Employment figures rose by 23 861 jobs over November and December with the gains seen mainly in the informal sector.
 
This is according to the latest Adcorp Employment Index for January.
Adcorp’s labour market economist, Loane Sharp, said informal sector saw the creation of 12 722 jobs during the two-month period while the temporary work sector created 5 922 jobs.
 
“For the first time in 16 months, permanent work grew as well, adding 5 271 jobs during the month. Since January 2013, the informal sector has generated 73 799 jobs, compared to a total decline of 241 536 permanent and temporary jobs, reflecting the growing importance of the informal sector in the South Africa labour market,” said Sharp.
 
Gains and losses
 
Adcorp stats showed significant job gains in construction and transport, which grew by 7.4% and 6.5% respectively. In contrast, the financial sector shed 13 000 jobs and the mining sector scaled down by 1 000 jobs.
 
The mining industry is currently in focus because the Association of Mineworkers and Construction Union’s (AMCU) members are on strike today.
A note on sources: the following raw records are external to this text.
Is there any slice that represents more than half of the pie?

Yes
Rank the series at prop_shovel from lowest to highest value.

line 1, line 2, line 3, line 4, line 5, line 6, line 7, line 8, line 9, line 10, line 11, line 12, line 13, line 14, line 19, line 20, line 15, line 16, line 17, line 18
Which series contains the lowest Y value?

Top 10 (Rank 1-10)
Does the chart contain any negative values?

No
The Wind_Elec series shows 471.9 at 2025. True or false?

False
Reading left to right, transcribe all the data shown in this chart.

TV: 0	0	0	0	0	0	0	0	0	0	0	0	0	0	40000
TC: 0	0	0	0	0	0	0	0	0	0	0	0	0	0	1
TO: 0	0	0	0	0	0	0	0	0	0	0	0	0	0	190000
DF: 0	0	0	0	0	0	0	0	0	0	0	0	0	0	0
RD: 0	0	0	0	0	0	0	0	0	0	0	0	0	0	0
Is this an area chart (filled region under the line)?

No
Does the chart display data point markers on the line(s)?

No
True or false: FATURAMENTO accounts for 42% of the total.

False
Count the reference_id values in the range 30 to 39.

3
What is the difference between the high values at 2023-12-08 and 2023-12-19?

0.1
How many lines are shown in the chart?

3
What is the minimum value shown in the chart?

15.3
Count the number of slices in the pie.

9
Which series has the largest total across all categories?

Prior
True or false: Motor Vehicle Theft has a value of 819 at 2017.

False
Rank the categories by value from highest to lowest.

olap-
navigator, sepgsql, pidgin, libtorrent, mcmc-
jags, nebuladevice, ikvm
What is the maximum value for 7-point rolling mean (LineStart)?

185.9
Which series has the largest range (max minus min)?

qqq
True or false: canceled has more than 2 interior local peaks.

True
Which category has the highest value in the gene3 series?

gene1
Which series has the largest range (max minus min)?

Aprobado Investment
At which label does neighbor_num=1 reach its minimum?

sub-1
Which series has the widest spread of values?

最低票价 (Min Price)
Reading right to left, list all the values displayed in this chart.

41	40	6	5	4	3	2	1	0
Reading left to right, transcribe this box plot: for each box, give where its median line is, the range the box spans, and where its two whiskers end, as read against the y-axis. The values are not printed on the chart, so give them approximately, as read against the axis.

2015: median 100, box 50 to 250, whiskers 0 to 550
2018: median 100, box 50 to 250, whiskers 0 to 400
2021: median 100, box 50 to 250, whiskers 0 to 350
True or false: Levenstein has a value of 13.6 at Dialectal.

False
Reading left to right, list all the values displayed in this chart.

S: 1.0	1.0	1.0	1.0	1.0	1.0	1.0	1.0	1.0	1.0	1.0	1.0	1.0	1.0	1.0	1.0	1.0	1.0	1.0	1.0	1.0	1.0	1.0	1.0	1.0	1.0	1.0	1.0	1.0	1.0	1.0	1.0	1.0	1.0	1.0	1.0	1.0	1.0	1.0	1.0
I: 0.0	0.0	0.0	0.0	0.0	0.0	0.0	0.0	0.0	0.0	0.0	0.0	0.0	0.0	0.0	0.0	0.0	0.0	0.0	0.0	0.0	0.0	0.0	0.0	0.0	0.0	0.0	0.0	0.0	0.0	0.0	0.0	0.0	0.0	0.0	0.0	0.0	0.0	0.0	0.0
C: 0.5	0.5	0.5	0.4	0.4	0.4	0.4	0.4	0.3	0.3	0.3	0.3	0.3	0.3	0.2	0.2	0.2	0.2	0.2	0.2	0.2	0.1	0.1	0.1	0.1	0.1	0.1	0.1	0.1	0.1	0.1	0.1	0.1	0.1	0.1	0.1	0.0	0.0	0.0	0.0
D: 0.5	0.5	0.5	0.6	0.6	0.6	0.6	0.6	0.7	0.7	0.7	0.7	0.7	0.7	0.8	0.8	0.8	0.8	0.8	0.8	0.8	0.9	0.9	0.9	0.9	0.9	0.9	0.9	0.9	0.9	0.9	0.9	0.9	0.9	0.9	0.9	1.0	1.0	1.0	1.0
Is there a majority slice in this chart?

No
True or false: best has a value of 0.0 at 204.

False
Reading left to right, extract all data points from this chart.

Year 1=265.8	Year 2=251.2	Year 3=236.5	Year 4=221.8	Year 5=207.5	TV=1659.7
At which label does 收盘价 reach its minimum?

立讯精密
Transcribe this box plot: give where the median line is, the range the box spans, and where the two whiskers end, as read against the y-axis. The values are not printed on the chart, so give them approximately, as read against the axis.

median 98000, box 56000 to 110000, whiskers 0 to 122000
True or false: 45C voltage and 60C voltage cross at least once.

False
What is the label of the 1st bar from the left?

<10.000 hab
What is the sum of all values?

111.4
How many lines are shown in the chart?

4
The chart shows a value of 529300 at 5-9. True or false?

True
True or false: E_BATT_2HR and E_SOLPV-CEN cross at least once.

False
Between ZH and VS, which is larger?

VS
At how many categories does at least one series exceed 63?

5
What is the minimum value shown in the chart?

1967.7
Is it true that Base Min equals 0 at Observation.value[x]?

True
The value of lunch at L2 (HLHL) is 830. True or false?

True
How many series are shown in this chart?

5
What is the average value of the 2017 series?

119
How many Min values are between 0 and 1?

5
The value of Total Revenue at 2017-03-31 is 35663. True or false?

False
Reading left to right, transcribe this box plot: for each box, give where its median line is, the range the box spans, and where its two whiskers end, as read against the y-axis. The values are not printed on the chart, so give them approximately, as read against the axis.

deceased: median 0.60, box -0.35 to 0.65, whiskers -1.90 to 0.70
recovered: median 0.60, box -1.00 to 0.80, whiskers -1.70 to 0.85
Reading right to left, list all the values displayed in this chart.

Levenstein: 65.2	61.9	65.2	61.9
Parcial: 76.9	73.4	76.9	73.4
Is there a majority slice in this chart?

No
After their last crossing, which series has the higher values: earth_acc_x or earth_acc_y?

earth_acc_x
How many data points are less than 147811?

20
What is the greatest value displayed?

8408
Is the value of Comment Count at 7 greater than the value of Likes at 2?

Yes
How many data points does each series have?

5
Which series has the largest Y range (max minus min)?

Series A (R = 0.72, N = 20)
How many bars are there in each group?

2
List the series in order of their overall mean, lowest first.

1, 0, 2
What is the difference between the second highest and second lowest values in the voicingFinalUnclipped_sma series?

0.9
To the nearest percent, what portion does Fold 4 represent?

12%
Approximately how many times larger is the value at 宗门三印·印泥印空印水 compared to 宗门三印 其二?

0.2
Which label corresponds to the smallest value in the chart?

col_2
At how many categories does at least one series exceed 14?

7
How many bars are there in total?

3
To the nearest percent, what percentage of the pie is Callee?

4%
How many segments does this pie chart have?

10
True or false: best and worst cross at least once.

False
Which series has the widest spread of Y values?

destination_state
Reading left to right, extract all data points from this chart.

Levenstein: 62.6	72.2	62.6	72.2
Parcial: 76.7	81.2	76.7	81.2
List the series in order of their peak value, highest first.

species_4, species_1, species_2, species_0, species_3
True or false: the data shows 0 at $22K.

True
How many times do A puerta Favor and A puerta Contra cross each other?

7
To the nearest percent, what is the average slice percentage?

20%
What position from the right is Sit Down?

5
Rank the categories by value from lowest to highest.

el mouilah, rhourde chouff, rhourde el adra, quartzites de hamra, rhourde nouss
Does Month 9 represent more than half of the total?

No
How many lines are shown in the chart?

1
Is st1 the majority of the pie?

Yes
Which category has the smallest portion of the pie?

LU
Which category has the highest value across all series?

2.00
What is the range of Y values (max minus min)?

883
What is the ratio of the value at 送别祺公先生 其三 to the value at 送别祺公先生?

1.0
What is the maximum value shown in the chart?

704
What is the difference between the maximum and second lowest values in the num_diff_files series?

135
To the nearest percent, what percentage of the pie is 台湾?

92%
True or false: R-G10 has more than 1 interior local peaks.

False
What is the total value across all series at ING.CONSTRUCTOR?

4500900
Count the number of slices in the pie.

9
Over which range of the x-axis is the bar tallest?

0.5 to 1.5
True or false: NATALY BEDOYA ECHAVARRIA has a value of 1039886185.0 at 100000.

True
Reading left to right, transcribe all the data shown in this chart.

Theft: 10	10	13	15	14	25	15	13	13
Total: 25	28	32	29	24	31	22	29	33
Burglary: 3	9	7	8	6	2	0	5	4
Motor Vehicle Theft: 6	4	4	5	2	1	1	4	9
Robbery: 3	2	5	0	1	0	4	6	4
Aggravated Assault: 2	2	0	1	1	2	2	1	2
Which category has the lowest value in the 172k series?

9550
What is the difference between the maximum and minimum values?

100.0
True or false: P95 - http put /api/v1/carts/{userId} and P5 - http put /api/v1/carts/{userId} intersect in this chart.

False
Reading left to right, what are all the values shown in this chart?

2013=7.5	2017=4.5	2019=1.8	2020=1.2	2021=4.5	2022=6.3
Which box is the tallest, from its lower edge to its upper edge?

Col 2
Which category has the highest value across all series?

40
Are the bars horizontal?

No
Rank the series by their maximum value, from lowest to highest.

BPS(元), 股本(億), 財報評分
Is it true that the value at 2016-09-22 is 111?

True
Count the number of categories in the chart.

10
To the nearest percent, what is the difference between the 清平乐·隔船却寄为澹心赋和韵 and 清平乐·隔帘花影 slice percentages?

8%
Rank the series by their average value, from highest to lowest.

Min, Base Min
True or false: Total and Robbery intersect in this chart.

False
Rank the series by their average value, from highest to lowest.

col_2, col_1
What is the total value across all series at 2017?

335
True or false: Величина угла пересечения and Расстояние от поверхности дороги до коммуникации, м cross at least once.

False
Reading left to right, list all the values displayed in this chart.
According to reports the union agreed to postpone the gold mine strike until a Labour Court ruling next week.
 
The January index also examines the effect of immigration and emigration on the South African employment environment.
Sharp said Adcorp was able to estimate the net number of high-skilled immigrants returning to the country using wage data for high-skilled workers.
 
Stats showed that the South African economy’s demand for high-skilled workers has remained relatively stable over the past decade.  This down to a consistent shortage of high-skilled workers of around 829,000 unfilled vacancies.
 
Where is unemployment still the highest?
 
Adcorp stats showed that the unemployment rate for high-skilled workers has remained roughly constant at around 0.4% (compared to an unemployment rate of 37% for the workforce as a whole). At the same time, the supply of high-skilled foreign workers has been negligible due to strict immigration measures adopted by the Department of Home Affairs in 2002, which were further tightened in 2008 and 2010.
 
This indicates that the average real wages of high-skilled workers have increased from R265, 680 per annum in 1997 to R423, 730 per annum in 2013. Wages have also increased from R112, 966 per annum in 1997 to R423, 730 per annum in 2013 – an increase of 11.2% per annum.
 
“What is notable about this is that there was a relatively uninterrupted period of expansion of high-skilled workers’ wages from 1997 to around 2008. Since the onset of the global financial crisis in 2008, wages of high-skilled South Africans have declined by 23% in after-inflation terms,” said Sharp.
 
He added that this decline is consistent with an increased supply of 359 000 additional South African workers returning from work assignments abroad. It represents 18% of the total pool of managers and professionals in South Africa and 12% of the total pool of graduates.
 
“These estimates suggest that South Africa’s skills shortage is substantial and is not being met by the local supply of high-skilled workers. The restrictions on foreigners living and working in South Africa should be relaxed, since this would supplement the dwindling local supply of skills,” said Sharp.